* _RECORDS SHOWN_
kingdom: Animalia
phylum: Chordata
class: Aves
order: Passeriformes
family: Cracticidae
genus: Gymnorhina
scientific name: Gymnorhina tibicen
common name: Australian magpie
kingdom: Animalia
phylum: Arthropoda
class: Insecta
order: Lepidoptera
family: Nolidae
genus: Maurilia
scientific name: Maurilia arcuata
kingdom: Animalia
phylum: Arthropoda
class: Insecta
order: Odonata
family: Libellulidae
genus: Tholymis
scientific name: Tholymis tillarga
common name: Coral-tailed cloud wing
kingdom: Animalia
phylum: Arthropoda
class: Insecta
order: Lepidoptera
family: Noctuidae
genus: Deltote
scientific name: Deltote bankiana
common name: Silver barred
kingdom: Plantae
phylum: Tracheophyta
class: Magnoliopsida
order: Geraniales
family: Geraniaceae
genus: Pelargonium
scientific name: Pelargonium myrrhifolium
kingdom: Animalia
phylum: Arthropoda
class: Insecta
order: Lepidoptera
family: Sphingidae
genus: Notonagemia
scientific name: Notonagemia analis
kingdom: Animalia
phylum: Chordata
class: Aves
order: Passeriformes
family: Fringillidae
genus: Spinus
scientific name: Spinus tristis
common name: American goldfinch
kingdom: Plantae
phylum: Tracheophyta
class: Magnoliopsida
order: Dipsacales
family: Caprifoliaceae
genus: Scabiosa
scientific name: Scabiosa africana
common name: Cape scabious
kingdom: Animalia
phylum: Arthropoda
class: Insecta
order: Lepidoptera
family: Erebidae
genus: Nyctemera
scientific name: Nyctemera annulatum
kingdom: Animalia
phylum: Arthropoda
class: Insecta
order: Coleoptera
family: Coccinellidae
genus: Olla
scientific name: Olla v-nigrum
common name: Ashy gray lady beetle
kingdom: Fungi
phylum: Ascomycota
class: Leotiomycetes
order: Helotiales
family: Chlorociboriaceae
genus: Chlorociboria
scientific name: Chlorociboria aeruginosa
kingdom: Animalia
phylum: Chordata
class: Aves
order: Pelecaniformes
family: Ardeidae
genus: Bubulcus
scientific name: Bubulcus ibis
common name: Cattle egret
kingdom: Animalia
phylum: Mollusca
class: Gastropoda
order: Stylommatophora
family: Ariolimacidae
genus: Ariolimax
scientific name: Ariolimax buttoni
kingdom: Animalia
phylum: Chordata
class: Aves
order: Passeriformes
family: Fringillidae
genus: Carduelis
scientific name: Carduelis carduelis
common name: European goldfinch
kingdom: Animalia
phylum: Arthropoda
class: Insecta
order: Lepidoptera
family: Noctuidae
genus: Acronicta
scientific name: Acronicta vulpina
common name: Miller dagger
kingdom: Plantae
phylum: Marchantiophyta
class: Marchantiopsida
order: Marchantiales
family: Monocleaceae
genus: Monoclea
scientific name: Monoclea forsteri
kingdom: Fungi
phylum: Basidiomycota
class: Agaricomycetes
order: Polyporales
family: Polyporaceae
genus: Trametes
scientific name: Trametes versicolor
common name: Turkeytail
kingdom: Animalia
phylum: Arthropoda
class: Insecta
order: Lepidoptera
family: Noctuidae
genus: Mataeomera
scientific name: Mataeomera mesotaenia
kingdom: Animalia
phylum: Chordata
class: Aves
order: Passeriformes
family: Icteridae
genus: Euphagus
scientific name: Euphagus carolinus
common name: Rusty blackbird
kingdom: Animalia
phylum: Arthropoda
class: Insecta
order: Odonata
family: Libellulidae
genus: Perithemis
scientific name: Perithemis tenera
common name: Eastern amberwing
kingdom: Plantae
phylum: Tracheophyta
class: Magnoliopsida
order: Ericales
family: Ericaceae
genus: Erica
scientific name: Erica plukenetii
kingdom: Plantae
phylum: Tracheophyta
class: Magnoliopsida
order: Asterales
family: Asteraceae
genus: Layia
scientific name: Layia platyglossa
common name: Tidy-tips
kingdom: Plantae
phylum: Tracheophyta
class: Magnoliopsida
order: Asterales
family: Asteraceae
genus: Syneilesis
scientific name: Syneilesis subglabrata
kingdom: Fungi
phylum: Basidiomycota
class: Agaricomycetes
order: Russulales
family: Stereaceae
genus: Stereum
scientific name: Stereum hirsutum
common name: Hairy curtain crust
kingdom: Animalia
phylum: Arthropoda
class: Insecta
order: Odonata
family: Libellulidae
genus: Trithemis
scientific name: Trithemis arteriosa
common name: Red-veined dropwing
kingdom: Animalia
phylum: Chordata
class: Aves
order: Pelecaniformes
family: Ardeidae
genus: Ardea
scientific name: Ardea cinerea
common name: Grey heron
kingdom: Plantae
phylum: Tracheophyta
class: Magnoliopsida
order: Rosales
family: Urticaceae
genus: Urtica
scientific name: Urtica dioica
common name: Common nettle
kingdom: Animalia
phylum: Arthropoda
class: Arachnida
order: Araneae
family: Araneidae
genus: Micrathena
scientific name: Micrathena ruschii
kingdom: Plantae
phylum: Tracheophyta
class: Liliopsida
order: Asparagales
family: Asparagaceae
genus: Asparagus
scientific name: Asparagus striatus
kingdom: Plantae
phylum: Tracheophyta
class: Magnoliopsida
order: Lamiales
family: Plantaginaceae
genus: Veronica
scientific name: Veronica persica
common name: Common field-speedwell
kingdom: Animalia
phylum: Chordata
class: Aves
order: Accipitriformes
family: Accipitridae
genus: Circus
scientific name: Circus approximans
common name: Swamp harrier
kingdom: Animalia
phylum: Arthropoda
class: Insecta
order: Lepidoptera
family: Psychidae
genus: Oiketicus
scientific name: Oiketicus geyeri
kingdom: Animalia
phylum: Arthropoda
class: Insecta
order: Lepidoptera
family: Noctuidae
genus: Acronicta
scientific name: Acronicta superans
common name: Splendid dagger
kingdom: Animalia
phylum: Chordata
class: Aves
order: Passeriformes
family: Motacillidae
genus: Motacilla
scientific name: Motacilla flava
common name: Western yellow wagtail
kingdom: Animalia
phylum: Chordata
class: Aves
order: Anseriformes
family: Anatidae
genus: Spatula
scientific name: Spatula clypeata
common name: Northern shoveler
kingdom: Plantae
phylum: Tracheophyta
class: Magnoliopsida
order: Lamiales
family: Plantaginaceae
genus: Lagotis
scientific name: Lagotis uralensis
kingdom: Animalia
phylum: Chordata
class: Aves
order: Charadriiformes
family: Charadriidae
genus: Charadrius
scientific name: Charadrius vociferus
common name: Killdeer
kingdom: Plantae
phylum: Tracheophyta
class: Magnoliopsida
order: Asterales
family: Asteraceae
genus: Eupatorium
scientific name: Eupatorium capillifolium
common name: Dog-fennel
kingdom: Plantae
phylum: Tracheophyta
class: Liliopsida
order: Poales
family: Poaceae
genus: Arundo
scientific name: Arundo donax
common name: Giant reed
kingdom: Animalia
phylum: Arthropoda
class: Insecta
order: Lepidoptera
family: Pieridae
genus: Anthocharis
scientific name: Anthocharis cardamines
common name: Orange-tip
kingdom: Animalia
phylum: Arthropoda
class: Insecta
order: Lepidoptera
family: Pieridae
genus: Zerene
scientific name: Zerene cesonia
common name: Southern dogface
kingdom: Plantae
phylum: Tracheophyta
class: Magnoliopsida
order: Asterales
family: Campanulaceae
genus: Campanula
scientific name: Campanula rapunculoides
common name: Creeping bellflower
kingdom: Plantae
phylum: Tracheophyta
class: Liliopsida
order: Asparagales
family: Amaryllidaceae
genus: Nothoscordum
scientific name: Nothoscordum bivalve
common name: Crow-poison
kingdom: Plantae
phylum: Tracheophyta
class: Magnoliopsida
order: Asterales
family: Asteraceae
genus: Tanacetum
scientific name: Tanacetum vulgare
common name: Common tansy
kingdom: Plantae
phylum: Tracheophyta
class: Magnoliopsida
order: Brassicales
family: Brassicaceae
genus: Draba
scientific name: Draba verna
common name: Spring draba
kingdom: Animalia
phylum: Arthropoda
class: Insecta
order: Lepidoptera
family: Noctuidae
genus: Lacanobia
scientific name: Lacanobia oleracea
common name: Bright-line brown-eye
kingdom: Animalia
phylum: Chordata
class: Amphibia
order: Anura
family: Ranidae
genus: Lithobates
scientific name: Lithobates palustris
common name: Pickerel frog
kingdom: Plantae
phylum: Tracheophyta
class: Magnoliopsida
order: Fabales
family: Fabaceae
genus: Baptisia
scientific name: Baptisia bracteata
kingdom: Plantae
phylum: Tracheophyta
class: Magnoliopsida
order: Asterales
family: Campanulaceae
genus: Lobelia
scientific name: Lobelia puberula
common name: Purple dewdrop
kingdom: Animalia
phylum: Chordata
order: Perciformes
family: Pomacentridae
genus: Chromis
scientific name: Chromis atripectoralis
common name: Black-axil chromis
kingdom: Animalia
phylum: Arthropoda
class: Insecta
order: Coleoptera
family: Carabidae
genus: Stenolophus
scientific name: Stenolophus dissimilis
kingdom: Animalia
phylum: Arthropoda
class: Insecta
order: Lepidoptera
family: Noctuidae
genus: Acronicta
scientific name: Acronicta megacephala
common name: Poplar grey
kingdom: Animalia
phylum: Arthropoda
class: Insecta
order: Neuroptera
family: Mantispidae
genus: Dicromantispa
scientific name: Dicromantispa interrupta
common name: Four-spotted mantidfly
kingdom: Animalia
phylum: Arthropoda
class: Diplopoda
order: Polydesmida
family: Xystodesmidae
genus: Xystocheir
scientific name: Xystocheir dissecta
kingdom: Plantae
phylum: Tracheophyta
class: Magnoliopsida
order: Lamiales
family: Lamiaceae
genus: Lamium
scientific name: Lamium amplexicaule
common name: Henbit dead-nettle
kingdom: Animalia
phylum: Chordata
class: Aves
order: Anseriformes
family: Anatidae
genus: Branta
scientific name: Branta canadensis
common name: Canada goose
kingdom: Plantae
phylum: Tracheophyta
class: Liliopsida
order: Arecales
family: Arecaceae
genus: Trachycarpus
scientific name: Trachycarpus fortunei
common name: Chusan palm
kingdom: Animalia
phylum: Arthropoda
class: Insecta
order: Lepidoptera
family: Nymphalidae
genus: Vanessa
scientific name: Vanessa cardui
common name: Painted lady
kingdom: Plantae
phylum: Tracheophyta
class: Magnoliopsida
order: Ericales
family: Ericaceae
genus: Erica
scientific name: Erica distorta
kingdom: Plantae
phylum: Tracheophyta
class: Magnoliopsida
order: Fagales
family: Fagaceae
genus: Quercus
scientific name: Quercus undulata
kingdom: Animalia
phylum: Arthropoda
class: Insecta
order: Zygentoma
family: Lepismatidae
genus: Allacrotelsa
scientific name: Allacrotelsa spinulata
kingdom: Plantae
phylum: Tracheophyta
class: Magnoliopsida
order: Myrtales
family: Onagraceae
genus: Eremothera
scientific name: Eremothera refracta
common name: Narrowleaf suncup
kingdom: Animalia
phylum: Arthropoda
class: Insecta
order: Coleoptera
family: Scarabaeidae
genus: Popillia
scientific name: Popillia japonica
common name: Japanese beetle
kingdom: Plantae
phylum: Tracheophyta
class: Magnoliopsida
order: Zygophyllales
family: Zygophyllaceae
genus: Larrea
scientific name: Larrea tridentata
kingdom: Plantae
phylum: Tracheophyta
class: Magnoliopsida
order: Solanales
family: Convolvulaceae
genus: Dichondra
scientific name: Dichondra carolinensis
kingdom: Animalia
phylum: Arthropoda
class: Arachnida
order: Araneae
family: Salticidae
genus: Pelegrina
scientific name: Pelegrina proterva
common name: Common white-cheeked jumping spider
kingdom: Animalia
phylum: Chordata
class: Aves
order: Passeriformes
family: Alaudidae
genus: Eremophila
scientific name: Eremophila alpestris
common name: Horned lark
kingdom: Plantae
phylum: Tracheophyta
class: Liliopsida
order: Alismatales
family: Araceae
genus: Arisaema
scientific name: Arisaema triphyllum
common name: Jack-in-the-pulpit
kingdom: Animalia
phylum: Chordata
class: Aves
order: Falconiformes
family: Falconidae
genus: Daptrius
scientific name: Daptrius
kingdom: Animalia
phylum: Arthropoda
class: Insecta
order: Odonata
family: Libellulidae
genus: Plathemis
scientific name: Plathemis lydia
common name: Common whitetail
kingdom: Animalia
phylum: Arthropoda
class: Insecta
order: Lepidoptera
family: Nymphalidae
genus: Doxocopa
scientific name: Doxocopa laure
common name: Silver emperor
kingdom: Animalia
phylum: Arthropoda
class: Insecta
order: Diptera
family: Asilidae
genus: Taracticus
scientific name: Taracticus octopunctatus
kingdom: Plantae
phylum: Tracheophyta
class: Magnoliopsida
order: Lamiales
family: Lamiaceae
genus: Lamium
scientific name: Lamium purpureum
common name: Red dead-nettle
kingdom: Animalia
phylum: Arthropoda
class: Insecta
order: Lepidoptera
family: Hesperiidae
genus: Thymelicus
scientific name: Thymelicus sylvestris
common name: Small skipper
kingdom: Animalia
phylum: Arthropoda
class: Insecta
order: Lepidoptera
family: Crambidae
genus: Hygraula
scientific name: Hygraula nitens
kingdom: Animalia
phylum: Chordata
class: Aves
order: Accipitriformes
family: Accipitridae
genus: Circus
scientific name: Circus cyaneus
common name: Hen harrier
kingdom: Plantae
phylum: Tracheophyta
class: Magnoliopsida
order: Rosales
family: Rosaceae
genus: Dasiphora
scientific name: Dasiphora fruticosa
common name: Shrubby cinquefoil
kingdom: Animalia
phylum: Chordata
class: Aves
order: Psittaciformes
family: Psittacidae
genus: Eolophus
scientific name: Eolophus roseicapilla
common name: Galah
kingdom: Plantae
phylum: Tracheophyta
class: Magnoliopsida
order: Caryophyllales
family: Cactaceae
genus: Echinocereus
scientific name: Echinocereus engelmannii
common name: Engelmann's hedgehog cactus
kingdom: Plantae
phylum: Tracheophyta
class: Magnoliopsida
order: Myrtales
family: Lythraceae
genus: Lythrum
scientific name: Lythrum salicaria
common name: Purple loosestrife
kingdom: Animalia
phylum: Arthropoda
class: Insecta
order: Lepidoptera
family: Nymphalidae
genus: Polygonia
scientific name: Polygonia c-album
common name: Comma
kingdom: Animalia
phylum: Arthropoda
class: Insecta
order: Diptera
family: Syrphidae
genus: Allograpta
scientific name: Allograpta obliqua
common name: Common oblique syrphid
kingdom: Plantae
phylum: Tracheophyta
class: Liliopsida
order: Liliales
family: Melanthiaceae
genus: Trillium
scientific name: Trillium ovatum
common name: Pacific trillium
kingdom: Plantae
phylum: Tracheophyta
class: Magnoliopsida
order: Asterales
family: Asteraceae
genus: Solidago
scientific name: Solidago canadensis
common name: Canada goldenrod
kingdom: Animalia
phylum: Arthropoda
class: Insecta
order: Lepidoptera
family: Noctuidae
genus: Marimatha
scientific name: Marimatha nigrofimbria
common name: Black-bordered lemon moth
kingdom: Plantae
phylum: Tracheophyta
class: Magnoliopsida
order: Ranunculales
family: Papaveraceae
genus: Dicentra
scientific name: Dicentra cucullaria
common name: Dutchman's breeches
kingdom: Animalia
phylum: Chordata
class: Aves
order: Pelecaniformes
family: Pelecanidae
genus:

* _EXERCISE DETAILS_
Rewrite the entries from the line holding "common name: Jack-in-the-pulpit" through the line holding "scientific name: Polygonia c-album", inclusive, switching each "phylum" to "division" and leaving everything else unchanged.

* _CORRECT RESPONSE_
common name: Jack-in-the-pulpit
kingdom: Animalia
division: Chordata
class: Aves
order: Falconiformes
family: Falconidae
genus: Daptrius
scientific name: Daptrius
kingdom: Animalia
division: Arthropoda
class: Insecta
order: Odonata
family: Libellulidae
genus: Plathemis
scientific name: Plathemis lydia
common name: Common whitetail
kingdom: Animalia
division: Arthropoda
class: Insecta
order: Lepidoptera
family: Nymphalidae
genus: Doxocopa
scientific name: Doxocopa laure
common name: Silver emperor
kingdom: Animalia
division: Arthropoda
class: Insecta
order: Diptera
family: Asilidae
genus: Taracticus
scientific name: Taracticus octopunctatus
kingdom: Plantae
division: Tracheophyta
class: Magnoliopsida
order: Lamiales
family: Lamiaceae
genus: Lamium
scientific name: Lamium purpureum
common name: Red dead-nettle
kingdom: Animalia
division: Arthropoda
class: Insecta
order: Lepidoptera
family: Hesperiidae
genus: Thymelicus
scientific name: Thymelicus sylvestris
common name: Small skipper
kingdom: Animalia
division: Arthropoda
class: Insecta
order: Lepidoptera
family: Crambidae
genus: Hygraula
scientific name: Hygraula nitens
kingdom: Animalia
division: Chordata
class: Aves
order: Accipitriformes
family: Accipitridae
genus: Circus
scientific name: Circus cyaneus
common name: Hen harrier
kingdom: Plantae
division: Tracheophyta
class: Magnoliopsida
order: Rosales
family: Rosaceae
genus: Dasiphora
scientific name: Dasiphora fruticosa
common name: Shrubby cinquefoil
kingdom: Animalia
division: Chordata
class: Aves
order: Psittaciformes
family: Psittacidae
genus: Eolophus
scientific name: Eolophus roseicapilla
common name: Galah
kingdom: Plantae
division: Tracheophyta
class: Magnoliopsida
order: Caryophyllales
family: Cactaceae
genus: Echinocereus
scientific name: Echinocereus engelmannii
common name: Engelmann's hedgehog cactus
kingdom: Plantae
division: Tracheophyta
class: Magnoliopsida
order: Myrtales
family: Lythraceae
genus: Lythrum
scientific name: Lythrum salicaria
common name: Purple loosestrife
kingdom: Animalia
division: Arthropoda
class: Insecta
order: Lepidoptera
family: Nymphalidae
genus: Polygonia
scientific name: Polygonia c-album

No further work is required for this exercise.